▸ **WORK TASK**
After locating the line that contains "609 215 13.09" in the following entries, reproduce it and each later line exactly, including the last.

▸ **DATA PROVIDED**
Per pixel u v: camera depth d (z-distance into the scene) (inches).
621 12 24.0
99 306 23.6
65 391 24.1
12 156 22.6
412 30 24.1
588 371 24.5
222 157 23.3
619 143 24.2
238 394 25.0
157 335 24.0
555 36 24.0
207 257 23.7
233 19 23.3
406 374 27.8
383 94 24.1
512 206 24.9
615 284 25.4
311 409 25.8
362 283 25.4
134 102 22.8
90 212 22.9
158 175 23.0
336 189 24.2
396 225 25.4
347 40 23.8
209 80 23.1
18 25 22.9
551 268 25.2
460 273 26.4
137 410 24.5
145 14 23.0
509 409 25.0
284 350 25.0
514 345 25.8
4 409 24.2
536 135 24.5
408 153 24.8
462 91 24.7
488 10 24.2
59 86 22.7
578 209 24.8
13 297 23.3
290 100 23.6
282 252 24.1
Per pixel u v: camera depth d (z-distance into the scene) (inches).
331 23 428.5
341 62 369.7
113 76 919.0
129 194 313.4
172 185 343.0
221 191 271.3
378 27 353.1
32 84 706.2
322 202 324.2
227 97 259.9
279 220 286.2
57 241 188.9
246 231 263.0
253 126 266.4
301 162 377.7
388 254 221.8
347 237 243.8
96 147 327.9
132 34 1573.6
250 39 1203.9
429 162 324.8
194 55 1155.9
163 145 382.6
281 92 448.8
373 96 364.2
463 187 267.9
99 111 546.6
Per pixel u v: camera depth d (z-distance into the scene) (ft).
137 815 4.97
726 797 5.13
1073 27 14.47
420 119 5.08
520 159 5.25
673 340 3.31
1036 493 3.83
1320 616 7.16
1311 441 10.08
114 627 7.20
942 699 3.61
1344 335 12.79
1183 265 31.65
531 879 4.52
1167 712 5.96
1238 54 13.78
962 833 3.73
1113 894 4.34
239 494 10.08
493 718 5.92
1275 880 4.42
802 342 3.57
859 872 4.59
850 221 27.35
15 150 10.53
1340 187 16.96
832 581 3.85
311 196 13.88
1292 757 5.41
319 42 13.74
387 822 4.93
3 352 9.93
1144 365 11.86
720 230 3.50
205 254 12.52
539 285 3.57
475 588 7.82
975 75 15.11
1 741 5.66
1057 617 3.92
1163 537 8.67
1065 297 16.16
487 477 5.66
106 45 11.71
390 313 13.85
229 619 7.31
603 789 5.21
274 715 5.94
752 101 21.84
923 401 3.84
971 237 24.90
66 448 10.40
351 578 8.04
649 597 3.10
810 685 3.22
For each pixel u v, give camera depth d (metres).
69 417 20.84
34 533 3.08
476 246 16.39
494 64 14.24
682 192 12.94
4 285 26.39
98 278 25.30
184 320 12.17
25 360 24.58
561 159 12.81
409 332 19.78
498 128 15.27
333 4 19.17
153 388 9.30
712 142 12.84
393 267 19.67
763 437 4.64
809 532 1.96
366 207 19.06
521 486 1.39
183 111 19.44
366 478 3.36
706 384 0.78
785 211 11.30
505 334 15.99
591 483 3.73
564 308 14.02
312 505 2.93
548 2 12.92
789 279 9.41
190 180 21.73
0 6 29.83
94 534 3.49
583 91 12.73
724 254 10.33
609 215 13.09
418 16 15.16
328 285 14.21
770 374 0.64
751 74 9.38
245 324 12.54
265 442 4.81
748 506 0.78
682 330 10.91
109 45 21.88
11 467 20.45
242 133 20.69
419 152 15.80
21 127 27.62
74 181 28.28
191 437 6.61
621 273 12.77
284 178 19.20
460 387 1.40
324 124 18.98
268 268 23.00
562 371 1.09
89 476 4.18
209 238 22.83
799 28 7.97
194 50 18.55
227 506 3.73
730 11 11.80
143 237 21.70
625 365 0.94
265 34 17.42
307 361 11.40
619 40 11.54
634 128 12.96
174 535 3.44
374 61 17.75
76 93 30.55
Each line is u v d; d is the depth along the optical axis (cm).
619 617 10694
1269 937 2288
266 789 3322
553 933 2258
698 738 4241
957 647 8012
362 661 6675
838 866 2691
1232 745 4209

▸ **REPLY TO THE EXERCISE**
609 215 13.09
418 16 15.16
328 285 14.21
770 374 0.64
751 74 9.38
245 324 12.54
265 442 4.81
748 506 0.78
682 330 10.91
109 45 21.88
11 467 20.45
242 133 20.69
419 152 15.80
21 127 27.62
74 181 28.28
191 437 6.61
621 273 12.77
284 178 19.20
460 387 1.40
324 124 18.98
268 268 23.00
562 371 1.09
89 476 4.18
209 238 22.83
799 28 7.97
194 50 18.55
227 506 3.73
730 11 11.80
143 237 21.70
625 365 0.94
265 34 17.42
307 361 11.40
619 40 11.54
634 128 12.96
174 535 3.44
374 61 17.75
76 93 30.55
Each line is u v d; d is the depth along the optical axis (cm).
619 617 10694
1269 937 2288
266 789 3322
553 933 2258
698 738 4241
957 647 8012
362 661 6675
838 866 2691
1232 745 4209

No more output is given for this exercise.